What I'm saying is...the balance of platemail vs not platemail should be one of : it's heavy, slow, cumbersome, makes enemies aware of you a mile away (especially natural ones), and there is just no way a self-respecting ranger would bother using it, outside a big battle to save the kingdom.

so yes, I concur, being lightly armored is the archetype, but it should follow naturally from a set of non-combat rules that would make it very, very hard to survive for long periods in the wilderness wearing a suit without a horse, an entourage, squires, oils, slave girl massages/rubdowns, whatever floats your boat. Also, the cost...if platemail's cost were properly balanced vs the expected gold income, even of a semi-successful ranger, it would be a luxury that most wouldn't bother with, considering the negatives of owning it.

E.g. I own a real sword, but I can't take it outside and swing it around or I'll get arrested. That's a practical reason not to wield it.
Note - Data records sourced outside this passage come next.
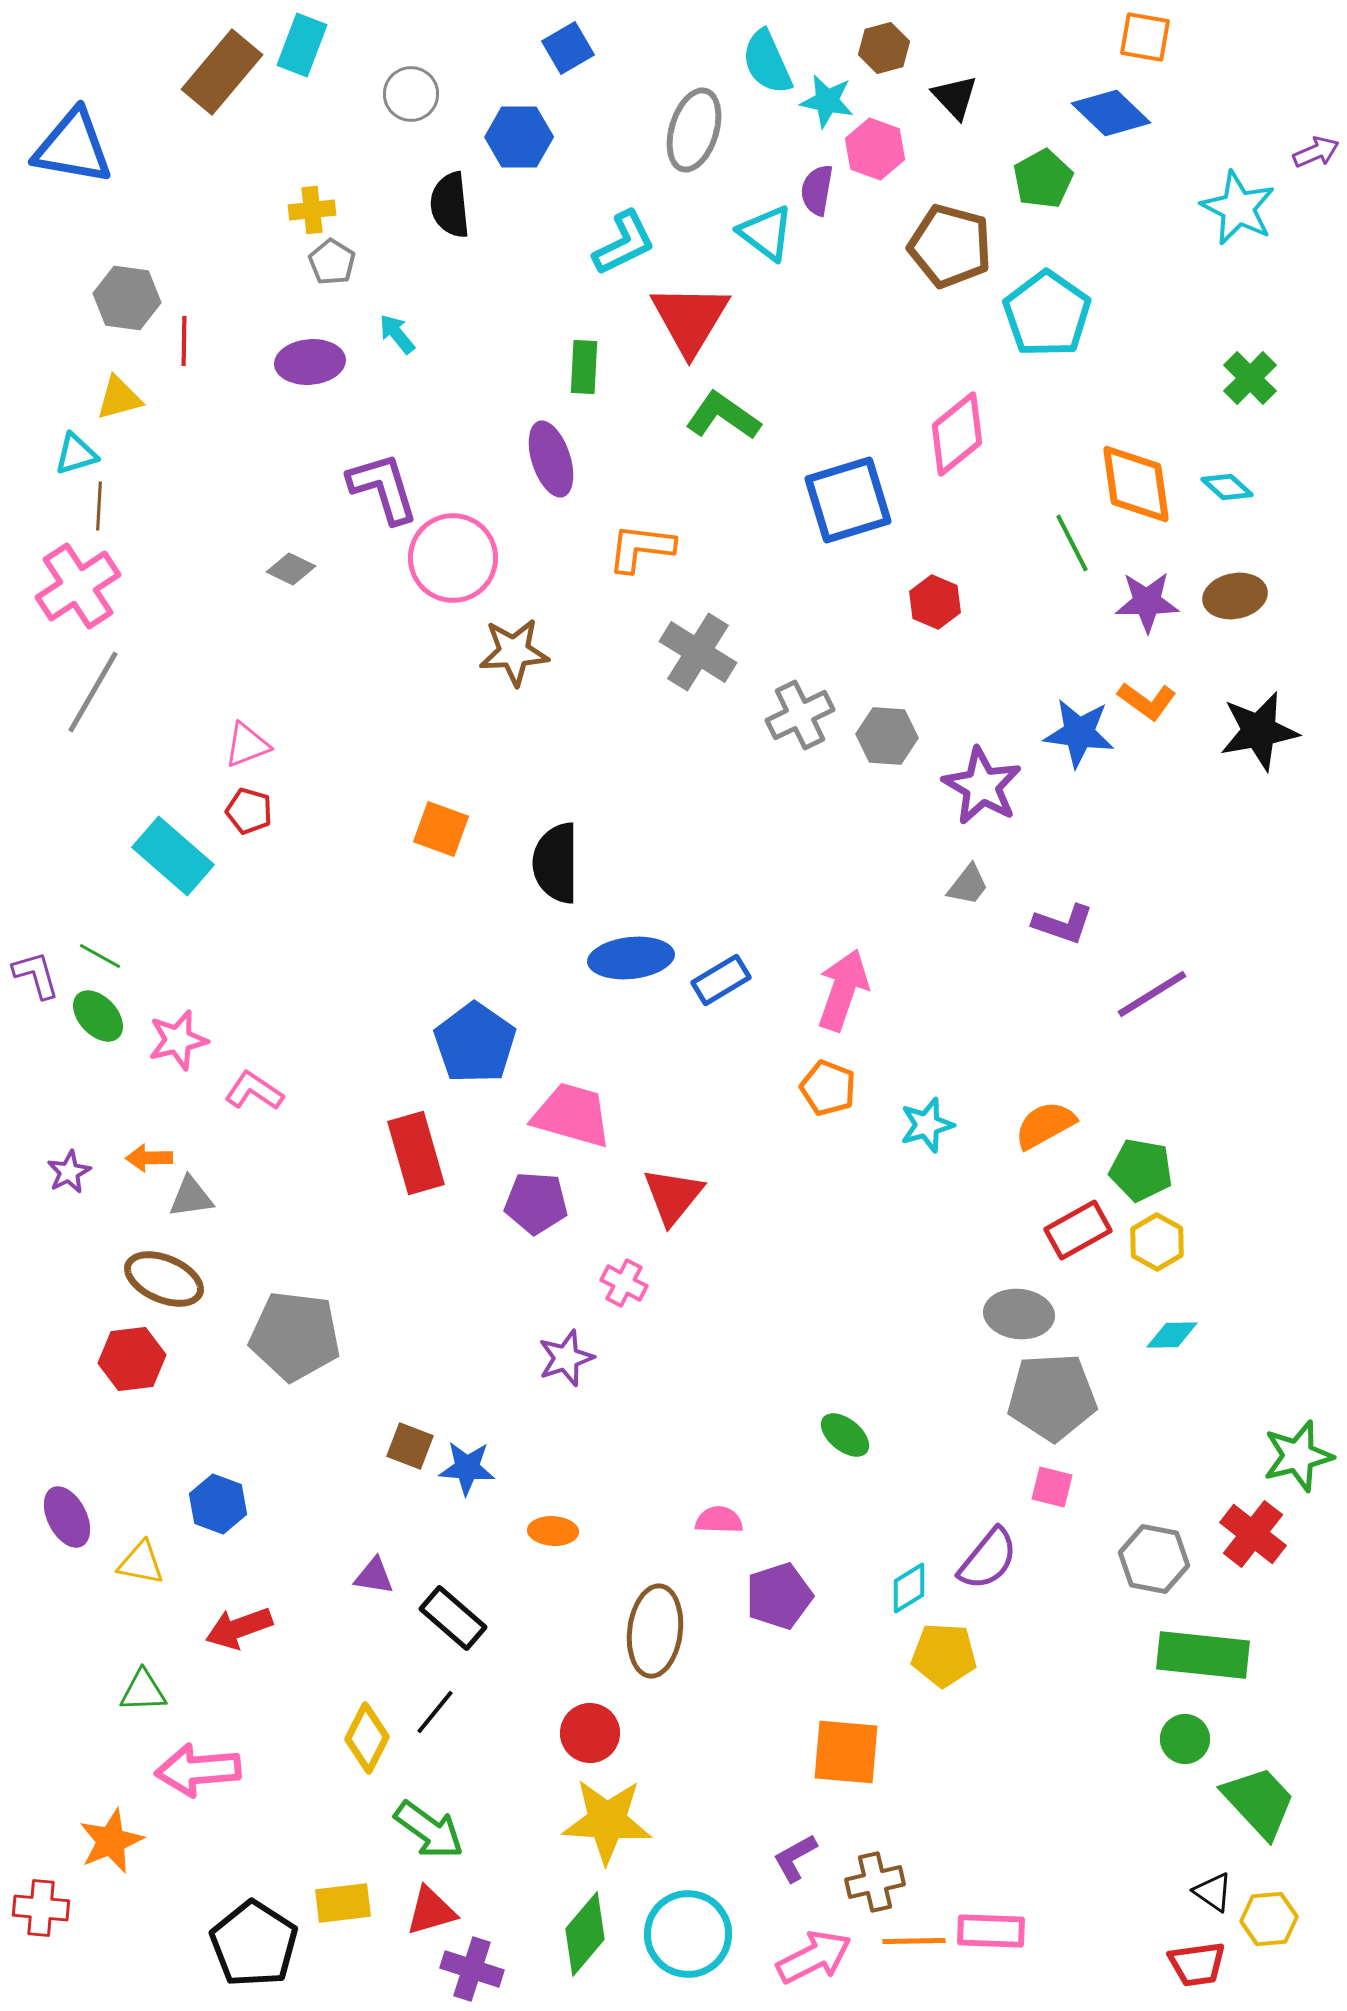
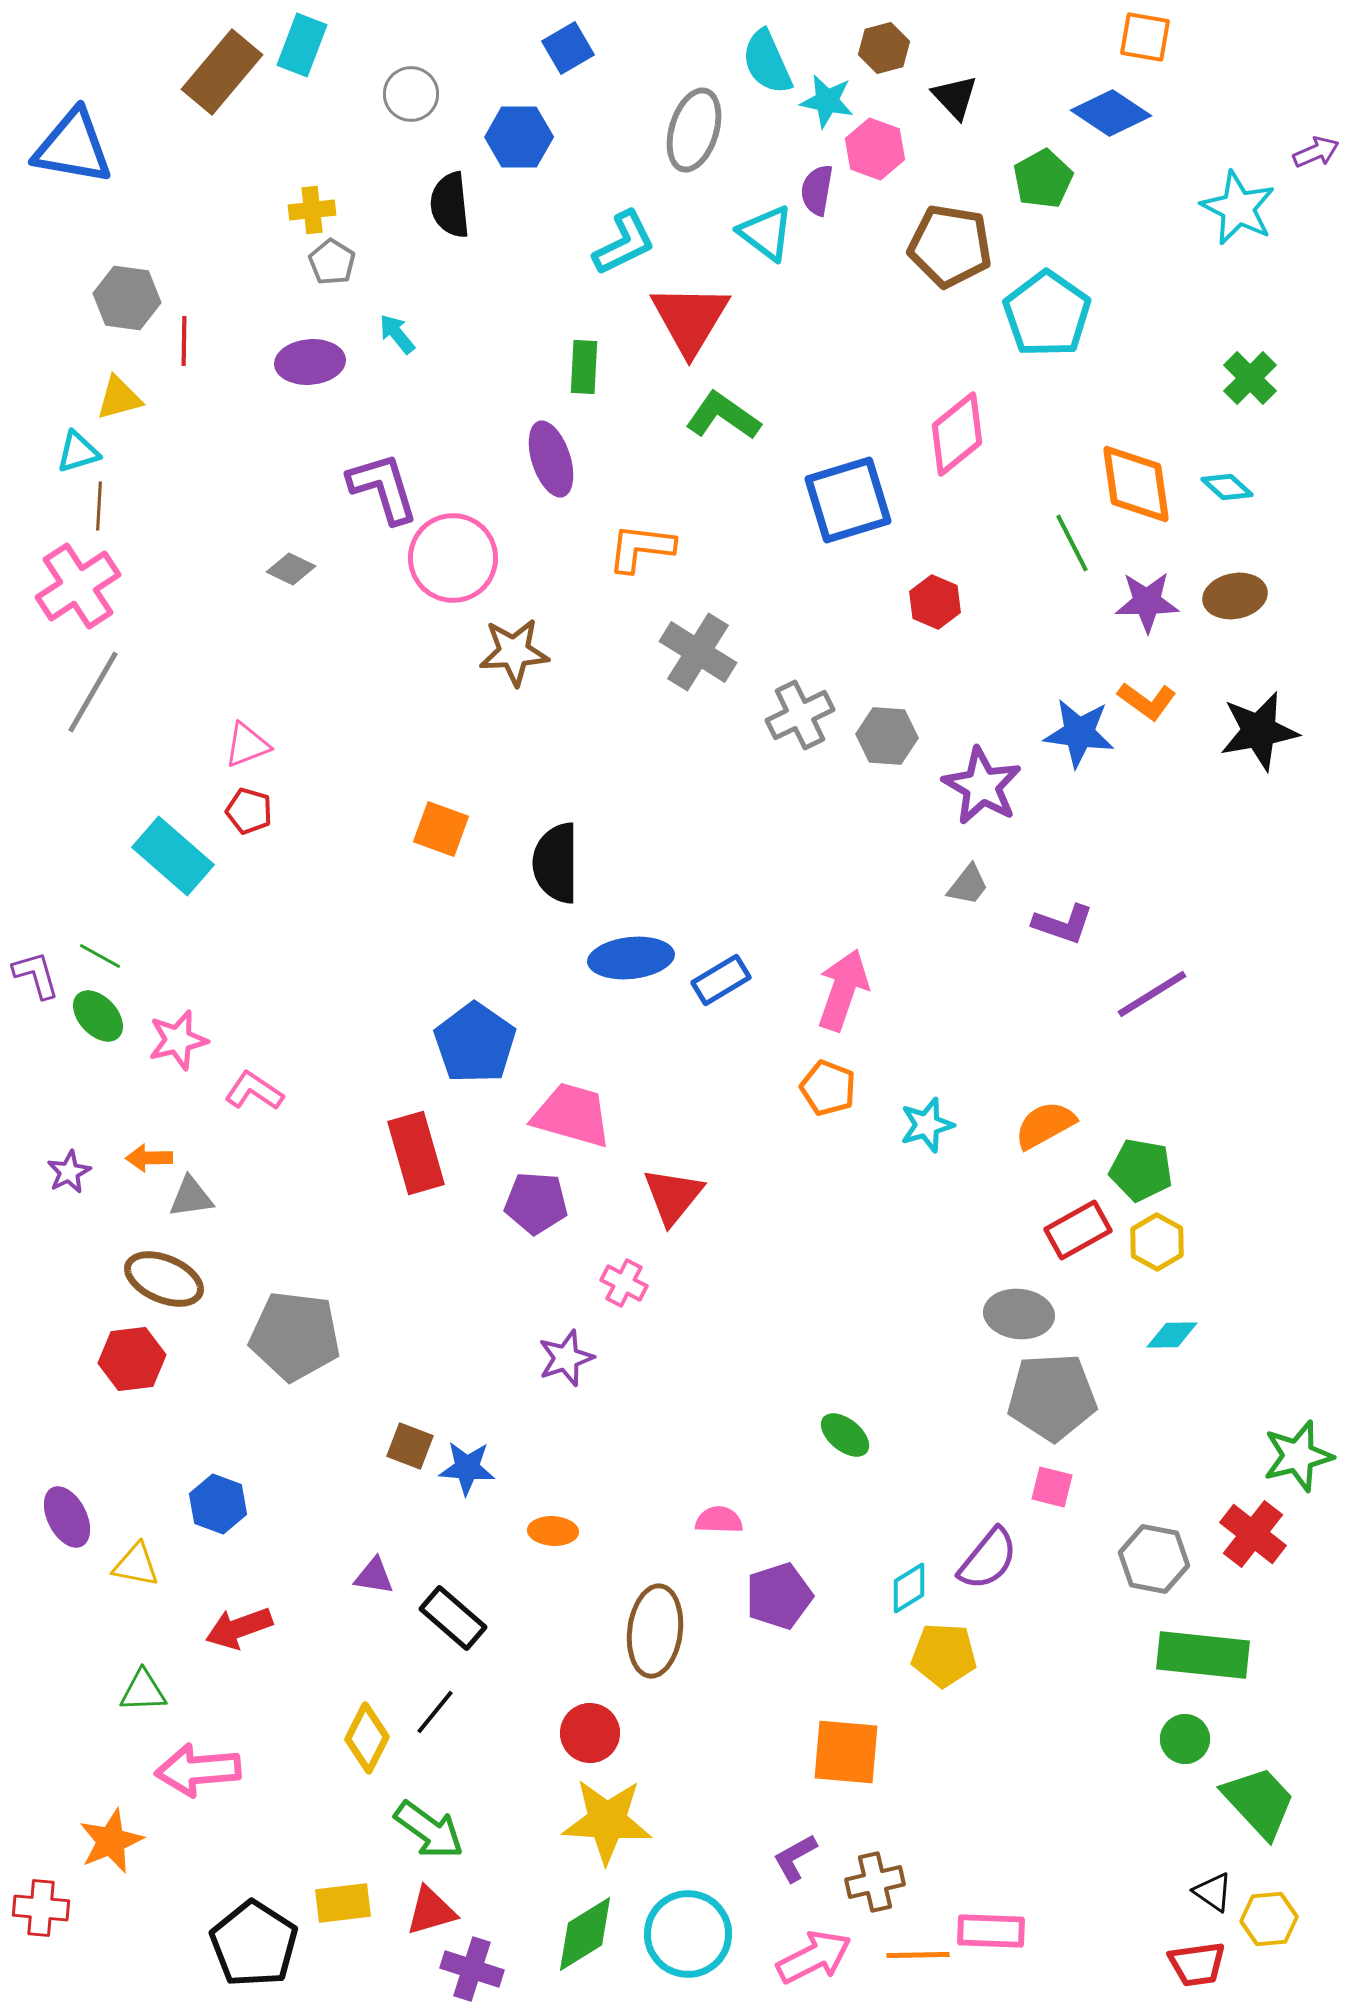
blue diamond at (1111, 113): rotated 10 degrees counterclockwise
brown pentagon at (950, 246): rotated 6 degrees counterclockwise
cyan triangle at (76, 454): moved 2 px right, 2 px up
yellow triangle at (141, 1563): moved 5 px left, 2 px down
green diamond at (585, 1934): rotated 18 degrees clockwise
orange line at (914, 1941): moved 4 px right, 14 px down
Plate mail should be uber tough, INSANELY expensive (forget about it before level 5, in most campaigns with standard gp values), and even then should require upkeep and give you such negatives to your survival out of combat that you'd be more likely to keep just the breastplate on than the whole thing.

Maybe make Plate armor give you negatives to hit (clumsy / slow + impedes your vision), until you get high enough level and specialize in it...that'd be one example of a mechanical disadvantage that would make players think twice even if cost were no object.
 

am181d

Adventurer
Using the Ranger class you should be able to build...

...Drizzt (did I spell that wrong?)
...Aragorn
...Robin Hood
...Jack the Giant-Killer
...the Huntsman from Snow White (who I recently learned looks a lot like Thor)

Should allow for different combat styles including AXE/HATCHET, the iconic woodsman's weapon.

Abilities should emphasize hunting and survival skills with some pseudo-magic (e.g. trackless step) type options but no overt spellcasting. (Ideally, if you wanted to cast spells, you would have good rules to multi-class into Druid or Wizard.)
 

YRUSirius

First Post
So expect rigid Ranger fighting styles. And all sorts of assumptions that you think should be optional or in modules. Perhaps later they'll release a single weapon ranger build like they did with brawling fighters in 4E.

Did you read the blog? He said that Rangers will NOT have fighting styles due to their CLASS. Themes alone will handle this.

So you could have a ranger with a two-handed sword with a slayer theme or a ranger with a swashbuckler theme specialized on the rapier, or a ranger with a spear-fighting theme, or a ranger with his classic archer or tempest/two-handed-fighting theme.

-YRUSirius
 

grimslade

Krampus ate my d20s
OMG All Rangers must take the emo drow theme and long lost emo king background! Wait... hang on... *pulls out Scroll of Reading Comprehension and reads it* Oh! Nevermind.

Fighting styles as themes sounds great. Protector in the Wilderness is classic. Hunter. Tracker. Friends with Dire Crocs and fuzzies, of course. Sounds like a good guide to work from.

Is there enough to warrant a full class? I think so. Animal companion will be class specific. Quarry/ Favored enema will be too. Maybe some surprise mechanic or terrain advantage. Themes should allow some good customization. Old school rangers even get the nod with the magic user theme.

Armor is in way too much flux right now to make any decision about light only or adding plate. My feeling is light as default and heavy armor later on, at like Ranger Lord level. Themes might be able to speed it up.

Urban Ranger is a rogue. Ranger is a wild class. Sorry, I am normally Mr. Inclusive but I don't know what an urban ranger brings different to the table. Is it just a favored terrain? Themes can make that better though.